— WORK ORDER 1 —
Extract the portion of the email thread about Celery from "Use memcached <http://memcached.org/>" to "too many dependecies.".
(PASSAGE TO READ Opens)
Here is what i found from : http://celeryq.org/docs/configuration.html


By default it dont need any MQ Brokers , works via database backend which is
supported by SQLAlchemy. ALso can use memcache .


   - database (default)

   Use a relational database supported by SQLAlchemy<http://sqlalchemy.org/>.
   See *Database backend
settings*<http://celeryq.org/docs/configuration.html#conf-database-result-backend>
   .
    - cache

   Use memcached <http://memcached.org/> to store the results. See *Cache
   backend 
settings*<http://celeryq.org/docs/configuration.html#conf-cache-result-backend>
   .


We can easily make it work as it from memcached i think , and DAL wont be
hard!

On Sun, Nov 21, 2010 at 4:40 AM, Michele Comitini <
[email protected]> wrote:

> RabbitMQ seems Erlang a good sign, but add too many dependecies.
> Redis is C
>
> If it would be possible to replace sqlalchemy with DAL easily then we
> could integrate it,
> who is going to investigate?
>
>
>
> 2010/11/20 Phyo Arkar <[email protected]>:
> > One thing i am not clear about celery
> >
> > It needs a MQ Backend to installed and configured right? (RabbitMQ,Redis)
> > etc ?
> > They are whole new thing for me and they are Java/C  , so much
> dependencies.
> >
> > Please  Celerify lol :D
> >
> > On Sun, Nov 21, 2010 at 4:17 AM, Michele Comitini
> > <[email protected]> wrote:
> >>
> >> +1
> >>
> >>
> >>
> >> 2010/11/20 Phyo Arkar <[email protected]>:
> >> > Wow
> >> >
> >> > celery is freaking awesome!
> >> >
> >> > http://pypi.python.org/pypi/celery/2.1.3#example
> >> >
> >> > I think we need it in web2py!. all other web frameworks have it now!.
> >> >
> >> > On 11/19/10, Niphlod <[email protected]> wrote:
> >> >> the only thing on multiprocessing's queue that I don't like (it's not
> >> >> its fault, but psycopg's one) is that I have to create multiple
> >> >> connections (one for every process) to the database.
> >> >>
> >> >> Multiprocessing's queue, threading one, deque are where you end up
> >> >> with your hands dirty ....
(PASSAGE TO READ Closes)
(DATA PROVIDED Opens)
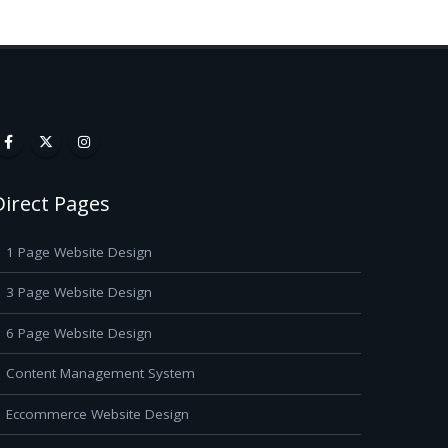
Direct Pages
1 Page Website Design
3 Page Website Design
6 Page Website Design
Content Management System
Eccommerce Website Design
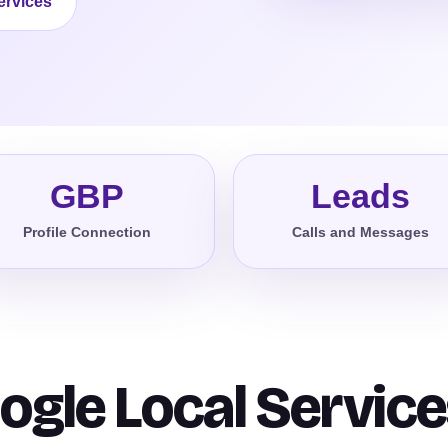
ervices
GBP
Leads
Profile Connection
Calls and Messages
ogle Local Service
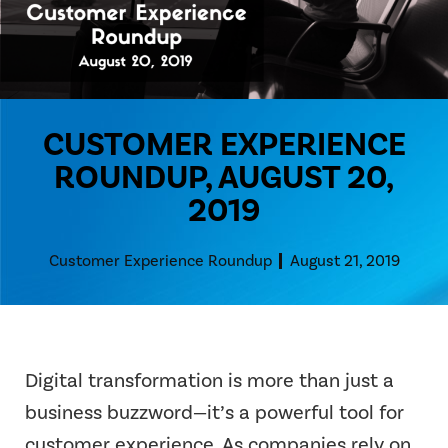
CUSTOMER EXPERIENCE
ROUNDUP, AUGUST 20,
2019
Customer Experience Roundup
August 21, 2019
Digital transformation is more than just a
business buzzword—it’s a powerful tool for
customer experience. As companies rely on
(DATA PROVIDED Closes)
— WORK ORDER 2 —
Copy the data records from the start of the entries to the line with "ogle Local Service", omitting the pictures.

— WRITTEN ANSWER 1 —
Use memcached <http://memcached.org/> to store the results. See *Cache
   backend 
settings*<http://celeryq.org/docs/configuration.html#conf-cache-result-backend>
   .


We can easily make it work as it from memcached i think , and DAL wont be
hard!

On Sun, Nov 21, 2010 at 4:40 AM, Michele Comitini <
[email protected]> wrote:

> RabbitMQ seems Erlang a good sign, but add too many dependecies.

— WRITTEN ANSWER 2 —
Direct Pages
1 Page Website Design
3 Page Website Design
6 Page Website Design
Content Management System
Eccommerce Website Design
ervices
GBP
Leads
Profile Connection
Calls and Messages
ogle Local Service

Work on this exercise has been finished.